NVIDIA’s AI researchers developed a deep learning model which is capable of transforming doodles into photorealistic landscapes that we might usually see on different Instagram, photography-themed accounts. There are so many details and such high texture quality that we can easily get fooled into thinking it was actual photography. NVIDIA’s AI uses generative adversarial networks (GANs) to convert sketches into images.
NVIDIA’s AI which uses the developed model greatly contributed to the image transformation, and is called GauGAN. It’s a powerful tool for creating lifelike worlds from which artists, architects, game designers and many others can benefit. Using these models could greatly contribute to professionals’ future projects and their development.
“It’s much easier to brainstorm designs with simple sketches, and this technology is able to convert sketches into highly realistic images,” Bryan Catanzaro, vice president of applied deep learning research at NVIDIA said in a statement.
Catanzaro refers to the innovative technology as “smart paintbrush” which can use precise details to fill in the segmentation maps, and make a convincing location of the objects that exist into the scene.

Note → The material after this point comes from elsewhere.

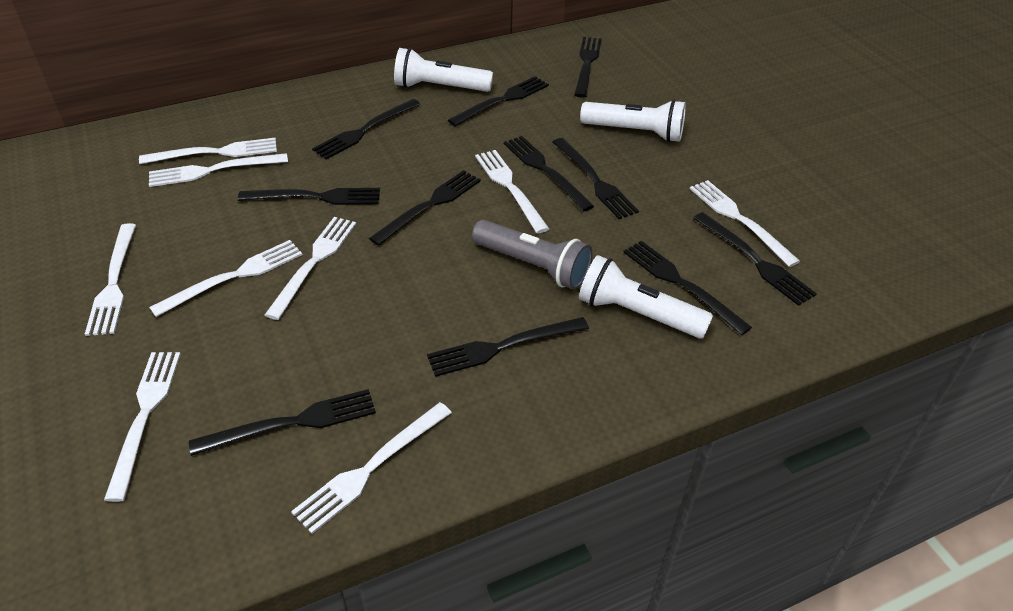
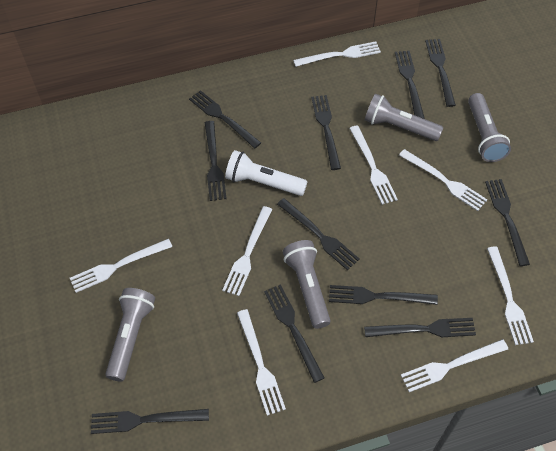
grey flashlight: [472,220,593,290] = 1 -> [105,288,155,381] [283,240,331,329] [365,94,444,141] [468,93,511,162] = 4
white flashlight: [394,48,493,92] [579,255,713,339] [580,99,686,142] = 3 -> [225,150,307,196] = 1
white fork: [85,223,136,336] [104,352,181,502] [139,138,277,164] [149,153,288,187] [149,240,303,317] [265,217,356,320] [291,402,452,534] [475,150,549,233] [690,180,800,267] = 9 -> [70,239,172,293] [222,206,273,296] [237,309,286,416] [293,41,381,67] [349,125,398,205] [399,149,487,211] [401,339,508,392] [487,246,534,345] = 8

Many of us like to draw and often want to copy the work some great artist has done. Unfortunately, the result likely looks more like the first image in the comparison, rather than a masterpiece. NVIDIA’s AI does the opposite, by transforming sketches into photorealistic landscapes. The AI model allows users to make their own segmentation maps and choose how the scene would look like, and then it’ll finish the job.
Its development process was nowhere near easy; it was trained from millions of images before it was able to fill the background in with such mesmerizing details. Based on the images Nvidia has shown and videos on YouTube, the model can draw ponds, trees, rocks, water, sky and much more. Users can change segments from “grass” to “snow” and an entire landscape will change to represent winter.
“It’s like a coloring book picture that describes where a tree is, where the sun is, where the sky is,” Catanzaro said. “And then the neural network is able to fill in all of the detail and texture, and the reflections, shadows and colors, based on what it has learned about real images.”
GauGAN was trained from realistic images so it needed time to learn that the real ponds and lakes also have reflections before it was able to generate mimics of it.
“This technology is not just stitching together pieces of other images, or cutting and pasting textures,” Catanzaro said. “It’s actually synthesizing new images, very similar to how an artist would draw something.”
NVIDIA said that even though GauGAN excels at making land, sea and sky, the deep learning model can also create other landscape features that look more urban, like buildings and roads. The research paper describing the GauGAN app will be presented at the CVPR conference in June and is currently available on the online preprinting archive arXiv.